Bulletin n. 1/2005
December 2005
CONTENTS
  • Section A) The theory and practise of the federal states and multi-level systems of government
  • Section B) Global governance and international organizations
  • Section C) Regional integration processes
  • Section D) Federalism as a political idea
  • Wrede Martin
    Der Kaiser, das Reich, die deutsche Nation - und ihre "Feinde". Natiogenese, Reichsidee und der "Durchbruch des Politischen" im Jahrhundert nach dem Westfälischen Frieden
    in Historische Zeitschrift , Band 280, Heft 1: Februar 2005 ,  2005
    Nach der Krise des Dreißigjährigen Krieges konnte sich das Alte Reich seit den 1670er Jahren trotz aller fortbestehenden Heterogenität sehr deutlich konsolidieren; getragen wurde diese Konsolidierung von einer Welle des Reichspatriotismus. Nicht allein, aber auch nicht zuletzt ausschlaggebend für beide Momente waren die Auseinandersetzungen mit den verschiedenen Reichsfeinden - Schweden, Türken und Franzosen -, die in jener Zeit zu bestehen waren. Die Reichskriege schufen Reichserfahrung, und sei es solche "aus zweiter Hand", die den Reichsuntertanen durch zahllose Flugschriften vermittelt wurde, sie erzwangen eine "Verdichtung", die Kaiser, Stände und Untertanen beider Konfessionen als Solidar- und Erinnerungsgemeinschaft beisammen hielt. Reich und deutsche Nation definierten sich vor allem durch ihren Gegensatz zu Frankreich wie auch durch die Siege über die Türken. Hier wurden wirksame und politisch nutzbare Feindbilder erzeugt und unterhalten. Der kurbrandenburgische Versuch, auch Schweden zu einem solchen "Feindbild" aufzubauen, schlug demgegenüber fehl, da hier das Machtpotenzial des "Feindes" weithin als zu gering angesehen wurde. Auch diese Auseinandersetzung zeigt indes, dass gerade Amt und Person des Kaisers Bezugspunkt und Kristallisationskern von Patriotismus und Identität der gesamten, multikonfessionellen, "föderalen" Nation darstellte. Mit den unter kaiserlicher Ägide erzielten Teilerfolgen bei Reichsreformen und Reichskriegen war das Modernisierungspotenzial des Reiches jedoch ausgeschöpft.

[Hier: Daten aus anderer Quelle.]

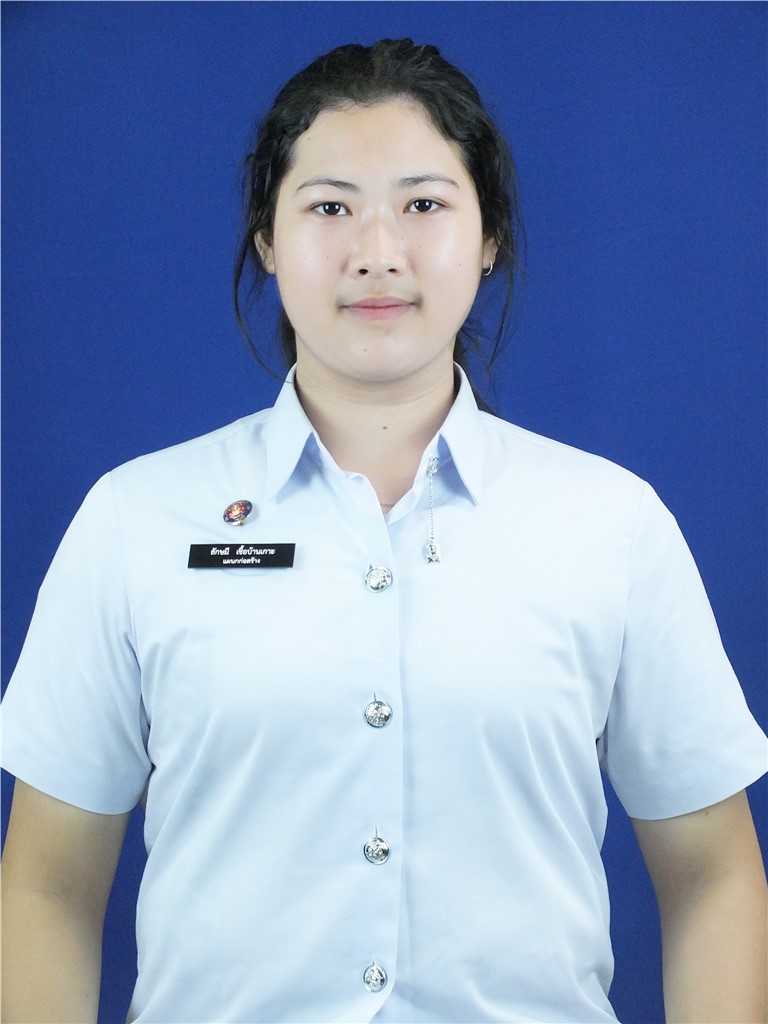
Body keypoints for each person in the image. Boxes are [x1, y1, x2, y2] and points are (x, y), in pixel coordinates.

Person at [2, 37, 766, 1024]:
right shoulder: (136, 519)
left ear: (488, 237)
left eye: (424, 205)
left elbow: (711, 873)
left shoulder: (611, 525)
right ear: (266, 239)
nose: (377, 251)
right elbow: (49, 883)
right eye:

Indem die unmittelbare Bedrohung durch auswärtige Feinde gebannt war, lockerte sich der Zusammenhalt; Rekonfessionalisierung und "Europäisierung" der Reichspolitik ließen neue Konfliktlinien hervortreten, die sich in der dynastischen Krise des habsburgischen Kaiserhauses als nicht mehr überbrückbar erwiesen. Ohne gemeinsame "Feinde" und ohne über territoriale wie konfessionelle Grenzen hinweg internalisierte gemeinsame "Feindbilder" traten Kaiser, Reich und Nation nach 1740 mehr und mehr auseinander.